Selected excerpt:
By Steve McIlwain

Hubs here.

A few weeks ago the company I work for had a big wrap party for some projects we recently finished.  For these types of events they take the entire company to Las Vegas for a weekend and throw a big party to celebrate.  Ash and I were excited to go and then boom: Ash got the flu.  She was completely wiped out, and we stayed home so I could take care of her and she could recover.

Last week Ash and I were excited for our Valentine’s Day celebration.  On Valentine’s Day we were going to have a romantic candlelight dinner at home, and over the weekend, we were heading to Temecula for a idyllic getaway and wine tasting.  Then bang: I got the flu.  I was totally immovable, and instead of our Valentine plans, Ash spent 4 straight days as part nurse and part caretaker.

In the moment of our other half being sick, Ash and I had a decision to make: would we remain frustrated and focused on missed plans, or would we concentrate on taking care of our spouse in need?  It’s a tough one.  On its own the selfless act of serving a sick spouse can be tiring, frustrating, and get old quick.  Throw on top of that the fact that it’s causing you to miss out on some fun, once-a-year plans, and it can be a recipe for disaster.

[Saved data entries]
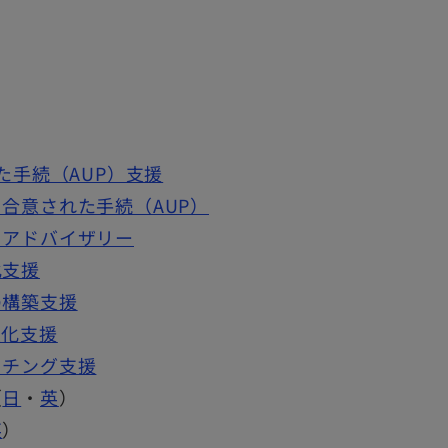
た手続（AUP）支援
合意された手続（AUP）
るアドバイザリー
化支援
の構築支援
度化支援
ッチング支援
（
日
・
英
）
英
）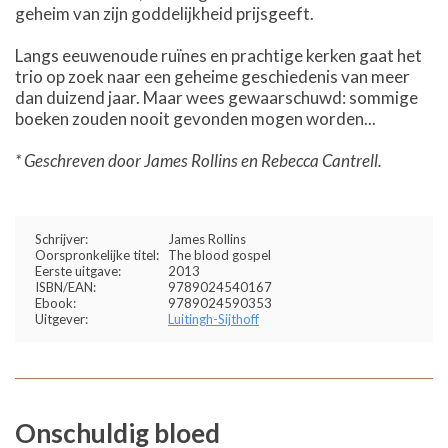
geheim van zijn goddelijkheid prijsgeeft.
Langs eeuwenoude ruïnes en prachtige kerken gaat het
trio op zoek naar een geheime geschiedenis van meer
dan duizend jaar. Maar wees gewaarschuwd: sommige
boeken zouden nooit gevonden mogen worden...
* Geschreven door James Rollins en Rebecca Cantrell.
Schrijver:
James Rollins
Oorspronkelijke titel:
The blood gospel
Eerste uitgave:
2013
ISBN/EAN:
9789024540167
Ebook:
9789024590353
Uitgever:
Luitingh-Sijthoff
Onschuldig bloed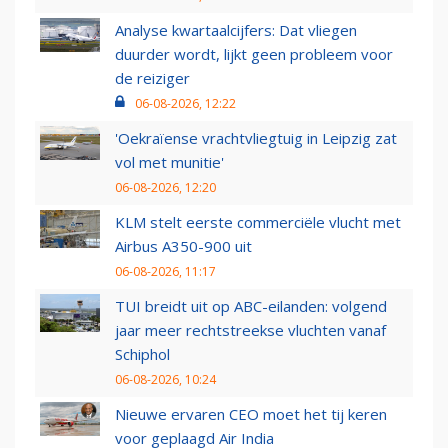
Analyse kwartaalcijfers: Dat vliegen
duurder wordt, lijkt geen probleem voor
de reiziger
06-08-2026, 12:22
'Oekraïense vrachtvliegtuig in Leipzig zat
vol met munitie'
06-08-2026, 12:20
KLM stelt eerste commerciële vlucht met
Airbus A350-900 uit
06-08-2026, 11:17
TUI breidt uit op ABC-eilanden: volgend
jaar meer rechtstreekse vluchten vanaf
Schiphol
06-08-2026, 10:24
Nieuwe ervaren CEO moet het tij keren
voor geplaagd Air India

What is expected: Continue the blog post about caring for a sick spouse, picking up right after its last sentence.

Result of this exercise:
Our situation was only a fairly short term bout with the flu.  There are countless couples out there struggling with long-term disability, recurring cancer, and chronic disease.  Week after week, year after year they are in the constant throes of a suffering, disadvantaged spouse.  I can’t even begin to imagine the depth, strength, and intensity of that type of support.  Yet through each of these situations, we are called to love and support our spouse.  It is our duty, our obligation, and our calling.  Marriage vows call out this topic specifically “through sickness and in health.”

A sick spouse is a distinct, unique opportunity to love them on a higher level.  When they are fully vulnerable, reliant, weak, powerless, and helpless, you are their strength.  You are their support.  You are the tangible love they need.  Even when they are chronically sick, perpetually weary, or continuously fatigued, you are their rock.

As for our little bout with sickness, we scrapped our wrap party and Valentine’s Day plans.  Ash took amazing care of me.  She got me all the foods I turn to when I’m not feeling well and made sure I was as comfortable as possible.  Ash was bummed when we had to cancel our Valentine’s Day plans, but she fully embraced the chance to love and care for me when I needed her.  When Ash was sick, I worked to get her all her sick foods and ensure that she had everything she needed.  It was a bit of a bummer for me to miss our wrap party, but instead I had the opportunity to love and support the love of my life when she needed me.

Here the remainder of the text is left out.